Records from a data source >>
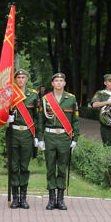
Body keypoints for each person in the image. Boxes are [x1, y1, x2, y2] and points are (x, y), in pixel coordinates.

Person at [38, 72, 79, 210]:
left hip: (64, 138)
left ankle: (60, 200)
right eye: (56, 81)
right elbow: (40, 121)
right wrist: (40, 139)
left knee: (62, 168)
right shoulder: (45, 99)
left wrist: (75, 139)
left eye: (61, 80)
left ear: (65, 83)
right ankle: (51, 199)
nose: (59, 83)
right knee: (50, 168)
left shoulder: (71, 99)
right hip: (49, 137)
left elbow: (75, 121)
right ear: (52, 83)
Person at [6, 69, 39, 209]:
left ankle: (23, 198)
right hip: (13, 133)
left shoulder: (33, 95)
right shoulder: (10, 94)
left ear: (27, 79)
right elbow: (2, 111)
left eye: (23, 77)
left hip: (26, 134)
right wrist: (6, 118)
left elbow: (38, 118)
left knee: (24, 167)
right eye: (18, 77)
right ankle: (15, 198)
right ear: (15, 79)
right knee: (13, 167)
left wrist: (37, 136)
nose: (20, 80)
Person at [91, 74, 111, 146]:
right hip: (106, 124)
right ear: (105, 83)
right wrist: (108, 102)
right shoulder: (100, 93)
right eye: (110, 81)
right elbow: (94, 104)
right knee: (108, 146)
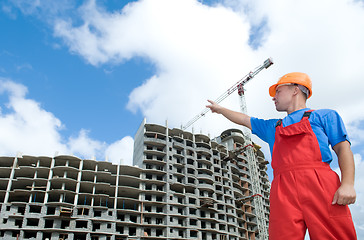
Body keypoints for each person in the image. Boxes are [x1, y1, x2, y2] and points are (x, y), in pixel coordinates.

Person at [206, 72, 357, 240]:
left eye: (278, 91)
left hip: (320, 183)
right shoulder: (273, 127)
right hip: (282, 189)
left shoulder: (325, 116)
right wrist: (220, 110)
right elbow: (244, 119)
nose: (274, 97)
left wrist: (348, 184)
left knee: (334, 235)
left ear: (295, 89)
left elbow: (343, 149)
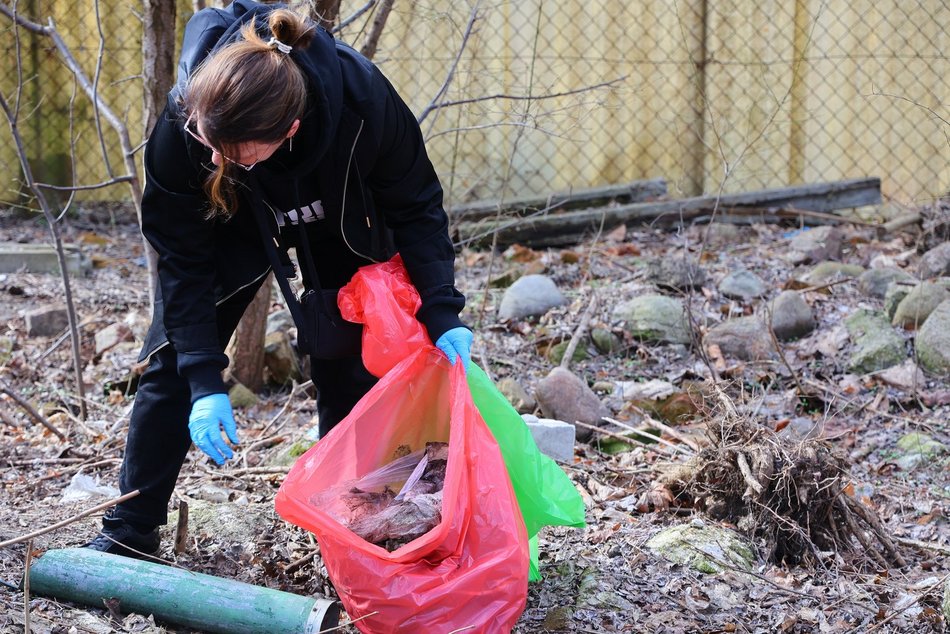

What is expected >>
Go back to the line containing "right eye: (18, 77)" and output it and every line after it through the end of the records, exactly, but not the pictures.

Finished exercise >>
right eye: (18, 77)
right ankle: (15, 198)
right ear: (15, 79)
right knee: (13, 167)
left wrist: (37, 136)
nose: (20, 80)
Person at [91, 74, 111, 146]:
right hip: (106, 124)
right ear: (105, 83)
right wrist: (108, 102)
right shoulder: (100, 93)
right eye: (110, 81)
right elbow: (94, 104)
right knee: (108, 146)
Body keypoints for each person in the image. Boxes are [x1, y1, x2, y2] and points are (x, y), in pixel coordinates.

Person at [206, 72, 357, 240]:
left eye: (278, 91)
left hip: (320, 183)
right shoulder: (273, 127)
right hip: (282, 189)
left shoulder: (325, 116)
right wrist: (220, 110)
right elbow: (244, 119)
nose: (274, 97)
left wrist: (348, 184)
left knee: (334, 235)
left ear: (295, 89)
left elbow: (343, 149)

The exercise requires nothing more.